__DIRECTIONS FOR THIS TASK__: Search the records below for the string "added" and copy each line where it turns up.
== EXERCISE DATA
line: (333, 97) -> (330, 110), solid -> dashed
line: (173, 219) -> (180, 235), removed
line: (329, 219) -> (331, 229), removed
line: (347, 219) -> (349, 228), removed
====
== EXERCISE DATA
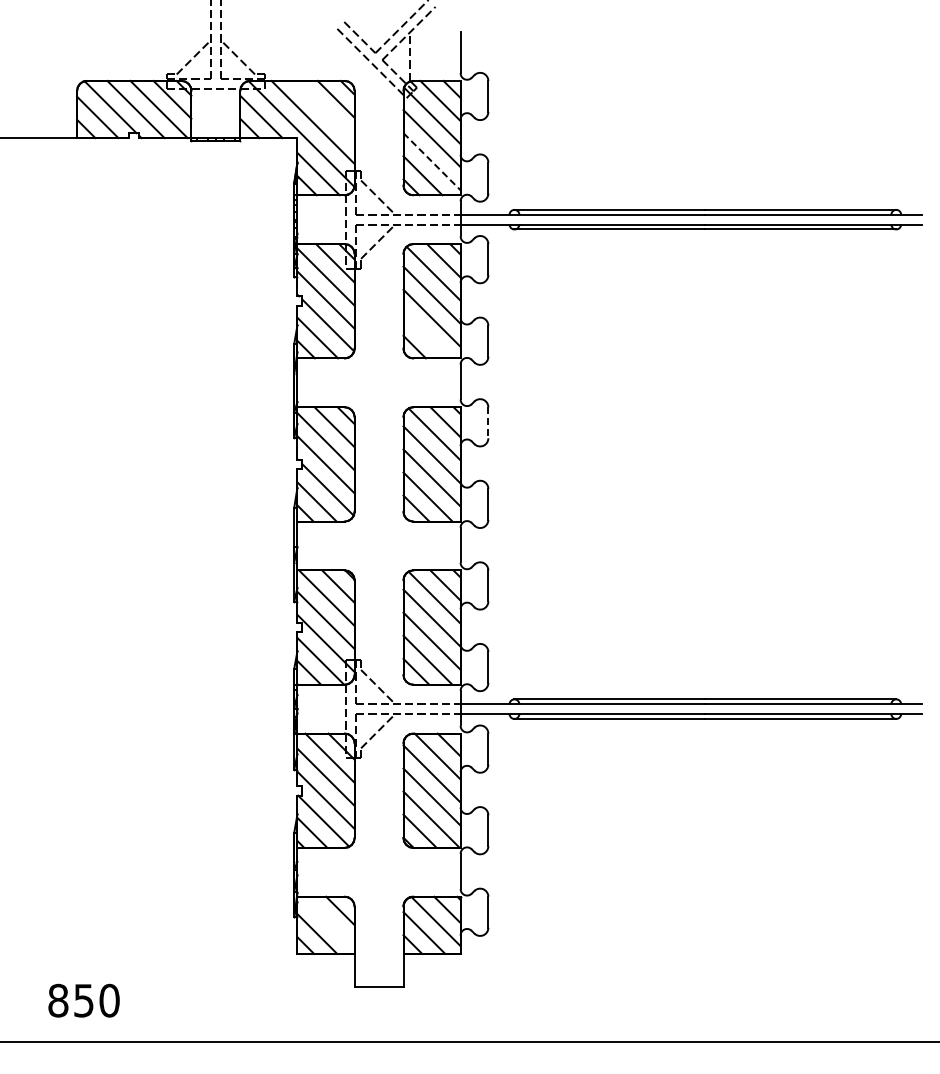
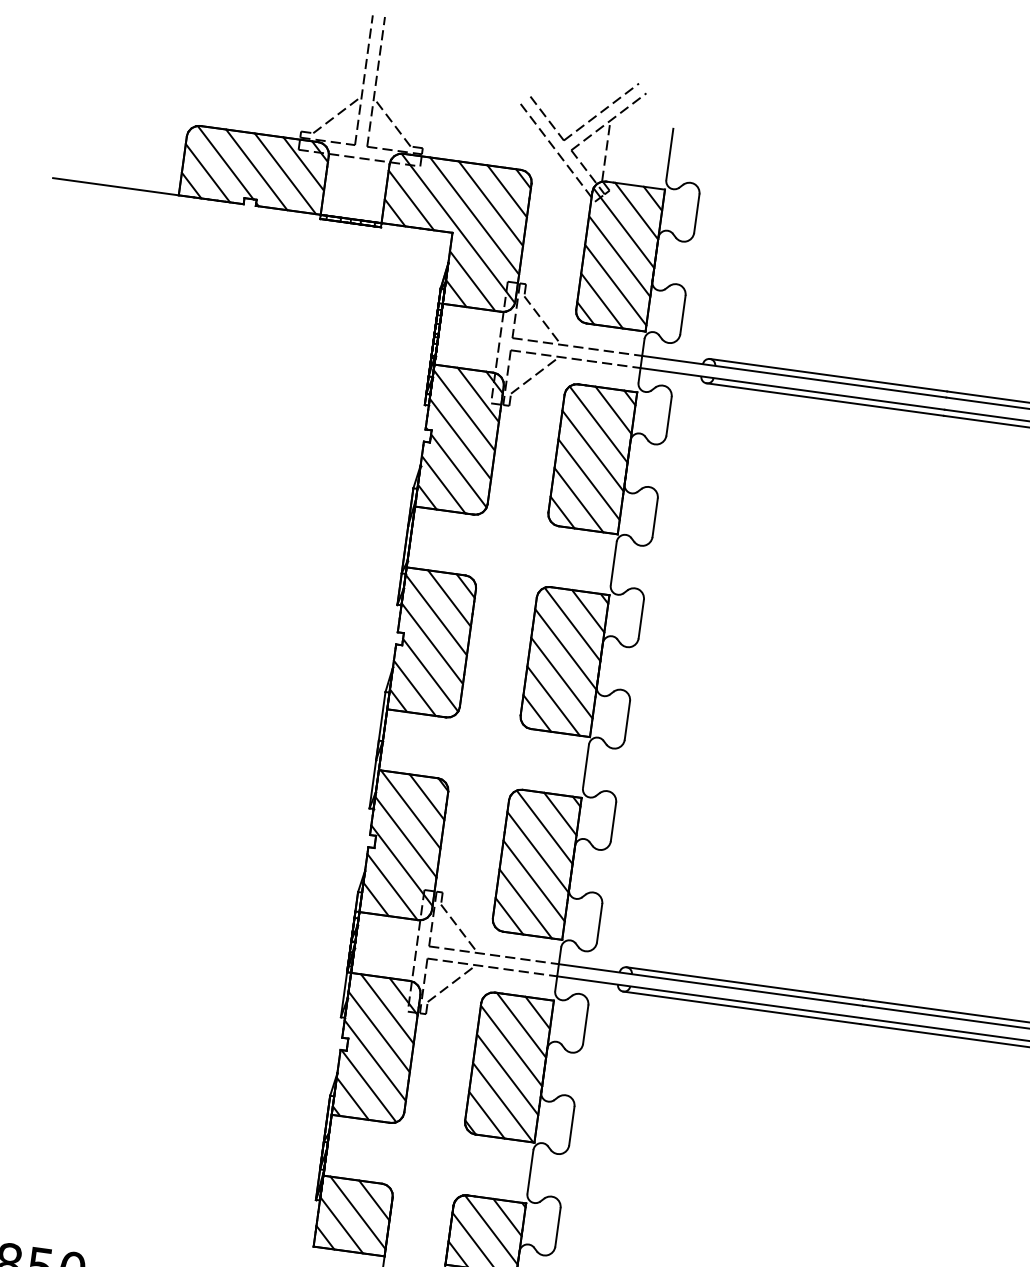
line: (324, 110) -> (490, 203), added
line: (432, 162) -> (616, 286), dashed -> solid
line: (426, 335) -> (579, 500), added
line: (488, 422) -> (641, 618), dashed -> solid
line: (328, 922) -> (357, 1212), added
====
__PROBLEM SOLUTION__:
line: (324, 110) -> (490, 203), added
line: (426, 335) -> (579, 500), added
line: (328, 922) -> (357, 1212), added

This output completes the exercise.